Powell collaborated with Lise Lyng Falkenberg on his biography since 2006, in part using the notebooks and diaries he kept due to his problems with short-term memory following his 1973 accident. The biography, titled Look Wot I Dun – My Life in Slade was released via the publisher Music Sales Ltd in October 2013. It covers in detail Slade's long career and Powell's life, which included booze-ups with Ozzy Osbourne. In 2013, Powell created his own website, and in early 2014 he published his diary entries for 1977 and 1978.

In February 2020, Powell announced that he had been fired by email by Dave Hill and would be forming Don Powell's Slade to perform Slade songs. The reason for Powell being dismissed wasn't officially given at the time. Noddy Holder eventually confirmed the reason for Powell being fired was because he had missed a few gigs because of an injury; on 28 December 2018 when at Peterborough station, he snapped tendons in both of his legs and was hospitalised for five weeks, eventually returning to performing again on 1 November 2019.

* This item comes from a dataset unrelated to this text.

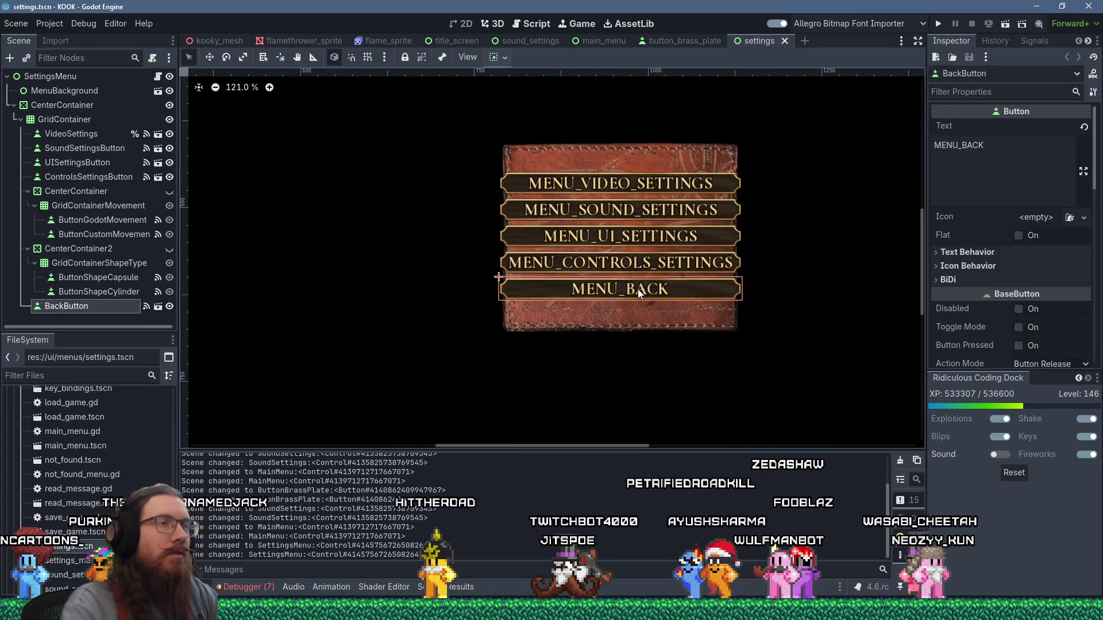
left_click(509, 39)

Powell had worried about his leg relapsing while on stage, and just two days after returning to the band following his injuries was advised by doctors that he would be crippled for life and be unable to walk if he did not stop drumming, but he refused and so Dave Hill reacted by firing him. According to Holder, many fans turned against Hill, and it affected him personally. Soon after departing from Slade, Powell's website mentioned that he was fit enough to play drums again. He formed "Don Powell's Slade".

==Car crash==
In July of 1973, Slade were in the number-one position on the UK singles chart with "Skweeze Me, Pleeze Me". At 1:00 a.m. on Wednesday, 4 July 1973, Powell was severely injured in a serious car crash at Compton Road West, Wolverhampton, in which his 20-year-old fiancée, Angela Morris was killed instantly. On a bend in the road, the car hit a hedge and a road sign and then smashed into a wall. Both Powell and Morris had been ejected from the car, so it was impossible to tell who had been driving. Powell fractured his skull, both ankles and five ribs, and smashed several teeth. Surgeons had to drill into his skull to reduce the intracranial pressure. He remained unconscious for six days, and was therefore unable to attend Morris's cremation on 10 July.

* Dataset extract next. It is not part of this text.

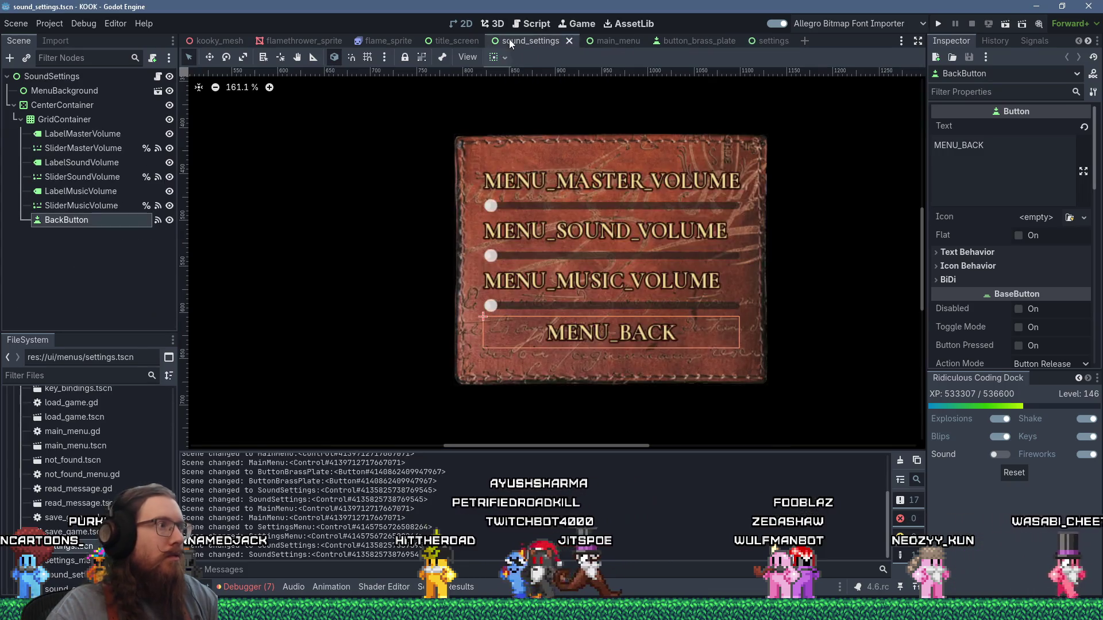
right_click(71, 224)
left_click(172, 582)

Powell was discharged from the hospital on 30 July, and he was back recording with Slade by mid-August. When the Top 5 hit "My Friend Stan" was recorded, Powell was walking with the aid of a cane and had to be lifted onto his drum kit. The accident left Powell with no sense of taste or smell, and he still has severe problems with his short-term memory, whilst his long-term memory has remained unaffected.